COLLOQUIUM: 'The long journey of antinuclei in our Galaxy' by Laura Fabietti (TU Munich)


Low-energy antinuclei in cosmic rays are considered a promising probe for indirect dark matter searches. Some dark matter candidates, such as the Weakly Interacting Massive Particles (WIMPs), are expected to annihilate in our galaxy and produce light antinuclei and other particles, which can be observed as cosmic rays at Earth. However, antinuclei can also be produced in ordinary cosmic ray collisions with interstellar gas particles. Thus, precise modelling of signal and background cosmic ray fluxes is required in order to draw conclusions from future measurements of cosmic ray antinuclei.
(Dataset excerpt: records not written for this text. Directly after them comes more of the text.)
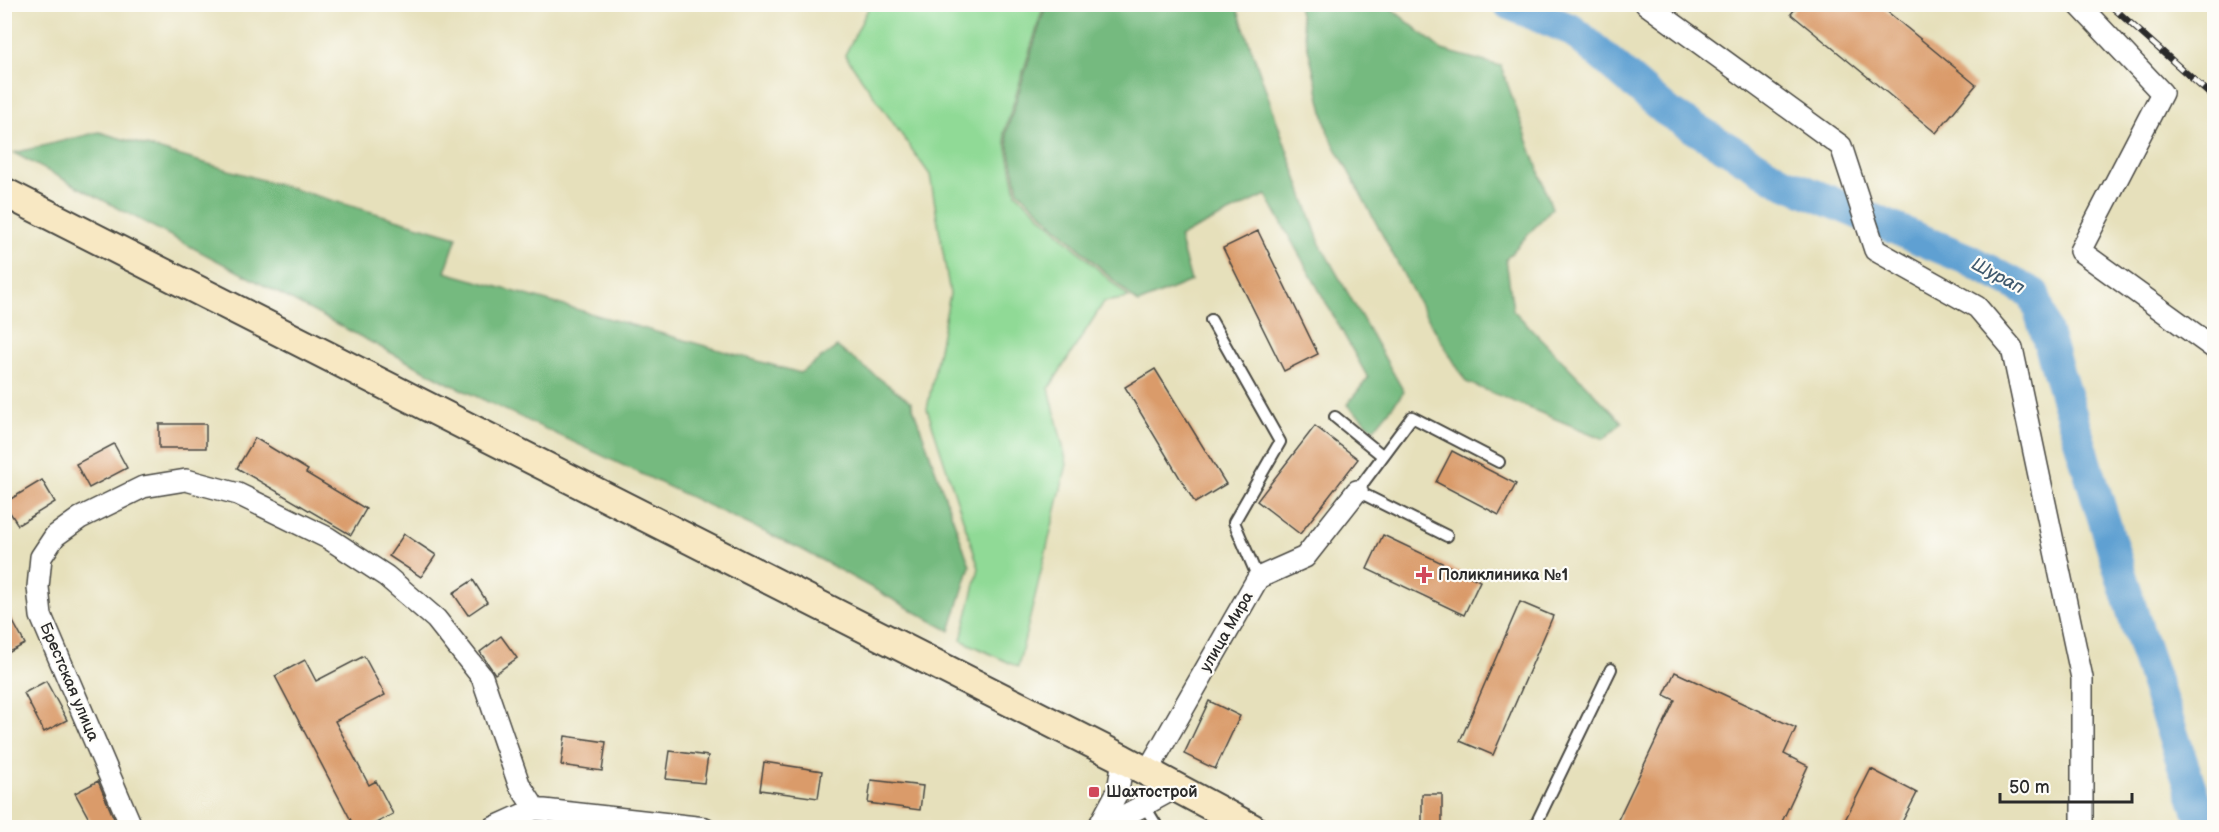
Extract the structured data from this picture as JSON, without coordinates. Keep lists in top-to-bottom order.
{
  "streets": {
    "street": ["улица Мира", "Брестская улица"]
  },
  "water": ["Шурап"],
  "places": {
    "health": ["Поликлиника №1"],
    "transit": ["Шахтострой"]
  },
  "scale_bar": "50 m"
}
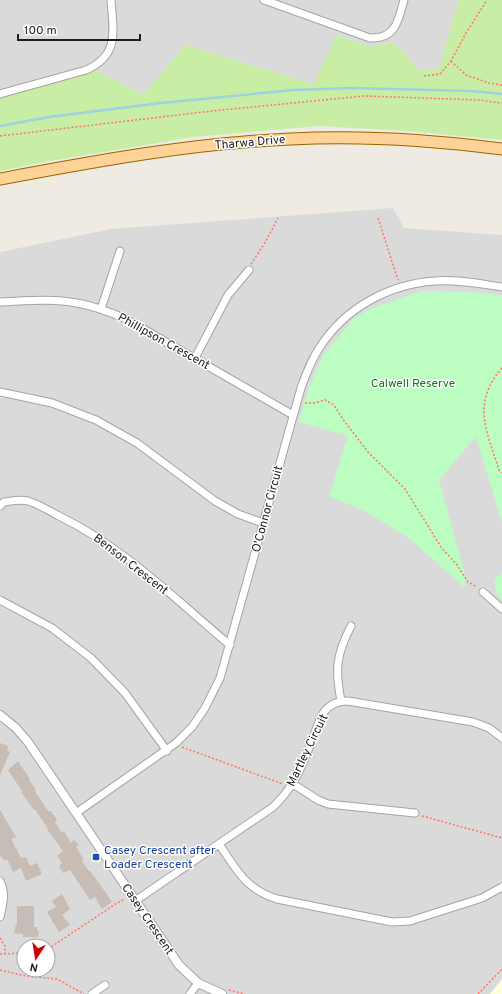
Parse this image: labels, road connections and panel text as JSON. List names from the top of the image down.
{
  "streets": {
    "main road": ["Tharwa Drive"],
    "street": [
      "Phillipson Crescent",
      "O'Connor Circuit",
      "Benson Crescent",
      "Martley Circuit",
      "Casey Crescent"
    ]
  },
  "crossings": [
    ["Phillipson Crescent", "O'Connor Circuit"],
    ["O'Connor Circuit", "Benson Crescent"],
    ["O'Connor Circuit", "Casey Crescent"],
    ["Martley Circuit", "Casey Crescent"]
  ],
  "parks": ["Calwell Reserve"],
  "places": {
    "transit": ["Casey Crescent after Loader Crescent"]
  },
  "scale_bar": "100 m",
  "north": "bottom"
}
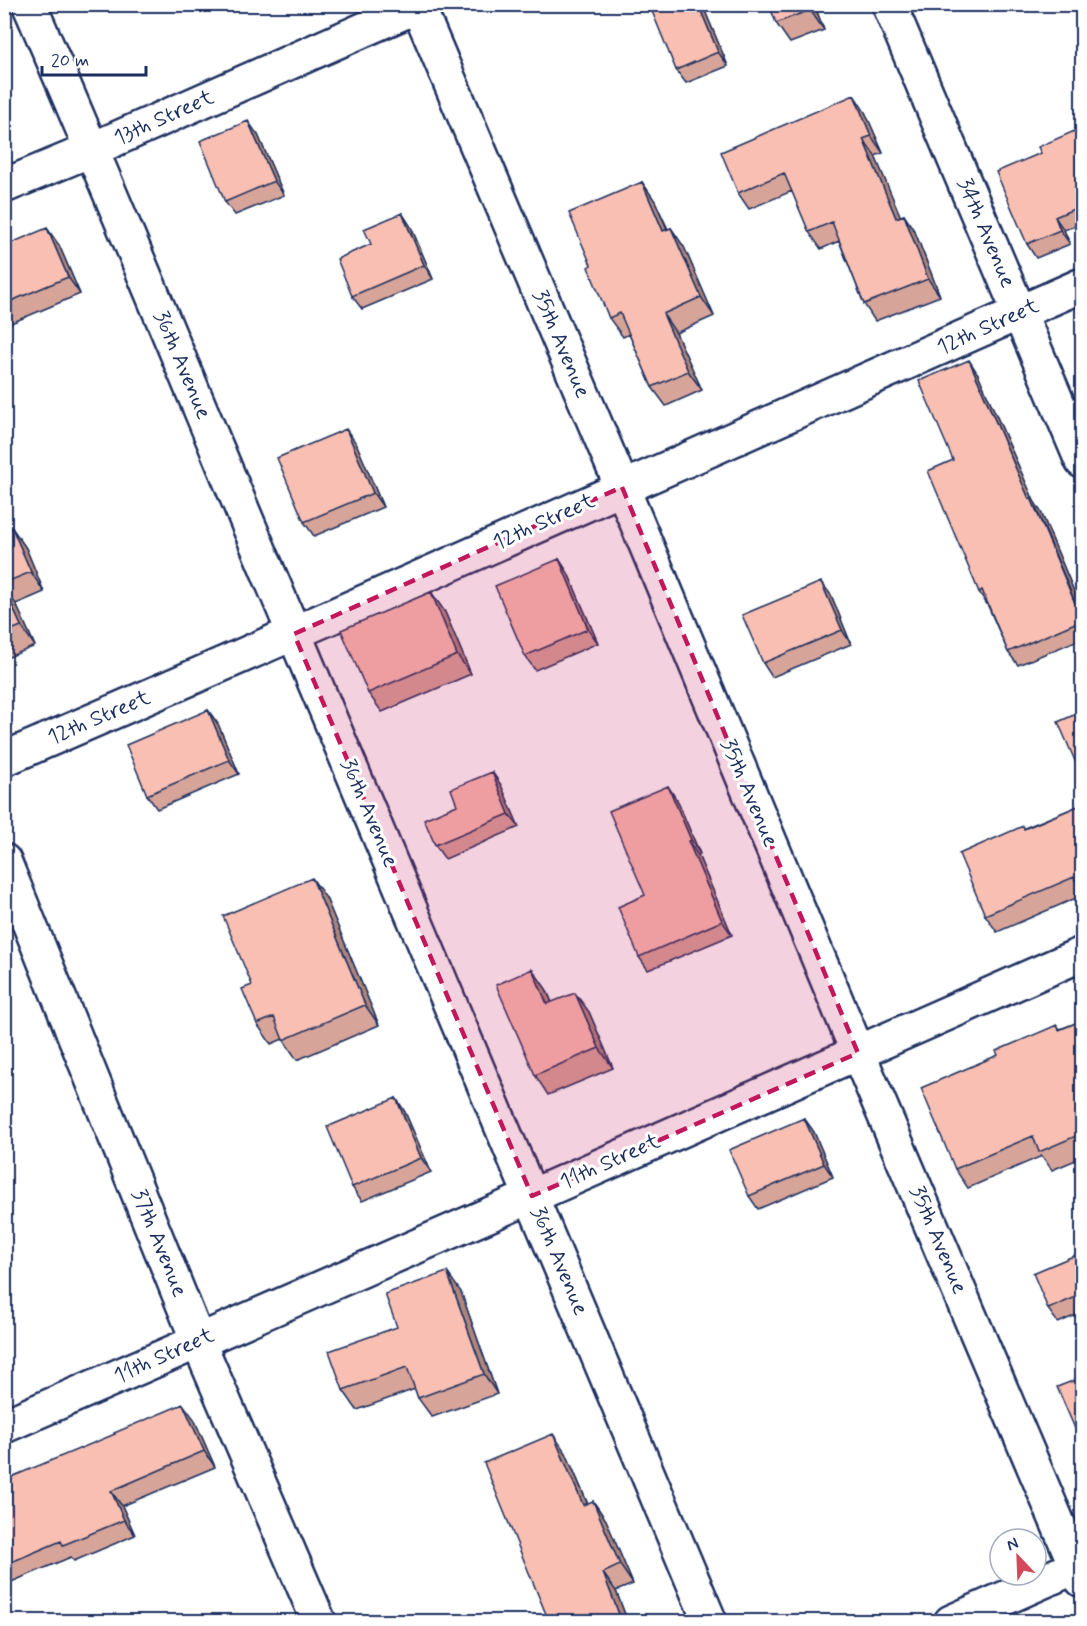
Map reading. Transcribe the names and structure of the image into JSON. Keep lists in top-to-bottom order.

The ALICE Collaboration at the LHC recently made the first measurement of the momentum-dependent inelastic cross section of antihelium-3 nuclei on matter, employing the ALICE detector material as a target. The obtained inelastic cross sections have been implemented in the GALPROP propagation model to estimate the losses of antihelium-3 nuclei in the galaxy due to inelastic interactions with the interstellar medium. 

We will present the antihelium-3 cross-section measurement and the resulting transparency of our galaxy to the propagation of antihelium-3 from dark matter annihilation and ordinary cosmic-ray collisions. These results enable the first experimental uncertainties from inelastic losses on the antinuclei flux, and confirm that antihelium-3 nuclei are indeed a promising probe for new physics, such as indirect dark matter searches.